Xu wurde 2018 an der Chinesischen Akademie der Wissenschaften promoviert. Anschließend forschte sie in Cambridge und am Imperial College London. Seit 2021 ist sie am Institut für Mikrostrukturtechnik des KIT tätig. Seit 2023 leitet sie dort die von der Carl-Zeiss-Stiftung geförderte CZS-Nexus-Forschungsgruppe „Emissionsfreie und umweltfreundliche Heiz- und Kühltechnologien“. Für ihre Forschung wurde Xu bereits vielfach ausgezeichnet – zuletzt 2025 mit dem L’Oréal-UNESCO For Women in Science Award.

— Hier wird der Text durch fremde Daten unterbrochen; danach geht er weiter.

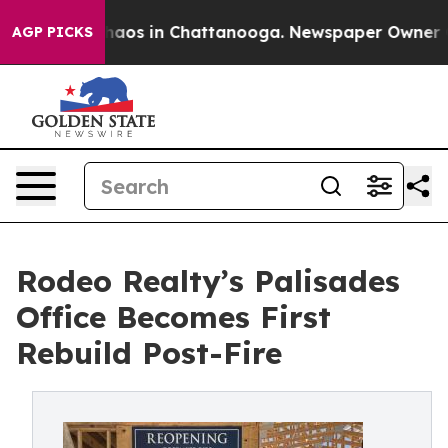
Collapse
Chaos in Chattanooga. Newspaper Owner Calls
AGP PICKS
Rodeo Realty’s Palisades
Office Becomes First
Rebuild Post-Fire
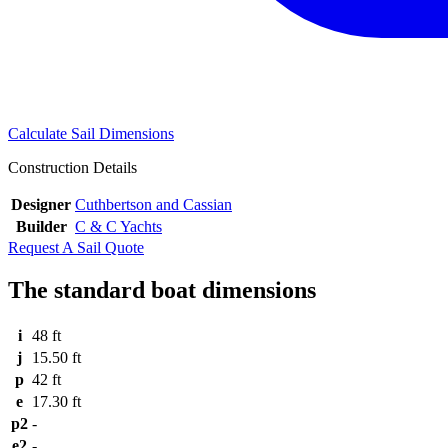
Calculate Sail Dimensions
Construction Details
Designer
Cuthbertson and Cassian
Builder
C & C Yachts
Request A Sail Quote
The standard boat dimensions
i
48 ft
j
15.50 ft
p
42 ft
e
17.30 ft
p2
-
e2
-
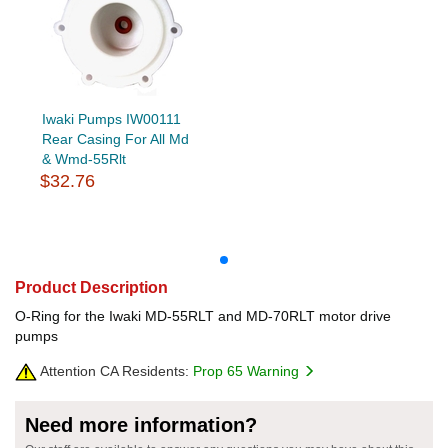
Iwaki Pumps IW00111
Rear Casing For All Md
& Wmd-55Rlt
$32.76
Product Description
O-Ring for the Iwaki MD-55RLT and MD-70RLT motor drive
pumps
Attention CA Residents:
Prop 65 Warning
Need more information?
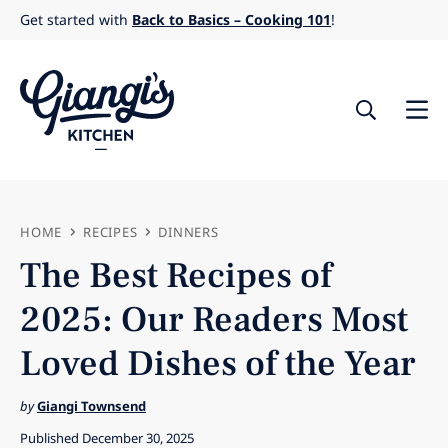
Skip
Get started with
Back to Basics – Cooking 101
!
to
content
HOME
RECIPES
DINNERS
The Best Recipes of
2025: Our Readers Most
Loved Dishes of the Year
by
Giangi Townsend
Published December 30, 2025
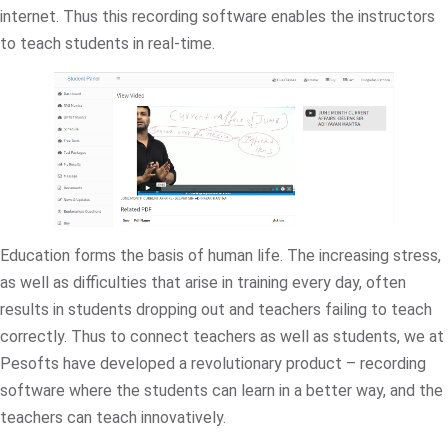
internet. Thus this recording software enables the instructors
to teach students in real-time.
Education forms the basis of human life. The increasing stress,
as well as difficulties that arise in training every day, often
results in students dropping out and teachers failing to teach
correctly. Thus to connect teachers as well as students, we at
Pesofts have developed a revolutionary product – recording
software where the students can learn in a better way, and the
teachers can teach innovatively.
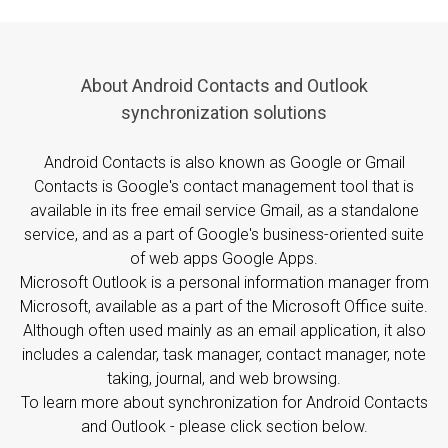
About Android Contacts and Outlook
synchronization solutions
Android Contacts is also known as Google or Gmail
Contacts is Google's contact management tool that is
available in its free email service Gmail, as a standalone
service, and as a part of Google's business-oriented suite
of web apps Google Apps.
Microsoft Outlook is a personal information manager from
Microsoft, available as a part of the Microsoft Office suite.
Although often used mainly as an email application, it also
includes a calendar, task manager, contact manager, note
taking, journal, and web browsing.
To learn more about synchronization for Android Contacts
and Outlook - please click section below.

Architektur als Informationsinfrastruktur
Im Projekt „Designing United Europe: Data-Driven Architectural Networks“ (DATAARK) untersucht Dr. Maryia Rusak innereuropäische Bemühungen, architektonische Informationen nach dem Zweiten Weltkrieg zu vereinheitlichen. Im Zentrum steht das Klassifikationssystem des International Council for Building Research and Documentation (CIB). Bauteile und Bauprozesse wurden hiermit klassifiziert und codiert, um die Informationen sprachübergreifend und computergestützt verarbeiten zu können. Anhand internationaler Archivquellen zeichnet Rusak die Anwendung des Systems bei großen Bauprojekten in Europa und darüber hinaus nach. Sie fragt, wie es Kommunikation, Entwurf und Bau beeinflusste und wo sein universeller Anspruch auf lokale Baukulturen traf. So erschließt DATAARK die informationellen Grundlagen der Nachkriegsarchitektur und eine Vorgeschichte des heutigen Building Information Modeling (BIM).
Rusak ist Architektin und Architekturhistorikerin; sie forscht zu transnationalen Architekturgeschichten und den weniger sichtbaren Prozessen der Architekturproduktion. 2022 promovierte sie an der Oslo School of Architecture and Design, anschließend war sie bis 2024 ETH Postdoctoral Fellow an der ETH Zürich. Von 2024 bis 2026 war sie Junior Research Fellow am Institut Entwerfen, Kunst und Theorie der KIT-Fakultät für Architektur. Im September 2026 wechselt sie an die Katholische Universität Löwen (KU Leuven), wo sie ihr Starting-Grant-Projekt umsetzt.
ERC Starting Grants 2026
Starting Grants richten sich an herausragende Forschende aller Fachrichtungen, deren Promotion in der Regel zwei bis sieben Jahre zurückliegt. In der Ausschreibungsrunde 2026 hat der ERC insgesamt 421 Starting Grants vergeben, 89 davon an Forschende mit einer Host Institution in Deutschland. Die ausgewählten Vorhaben werden längstens fünf Jahre mit jeweils bis zu 1,5 Millionen Euro gefördert. Eingegangen waren 4.807 Anträge; die Bewilligungsquote beträgt 8,8 Prozent.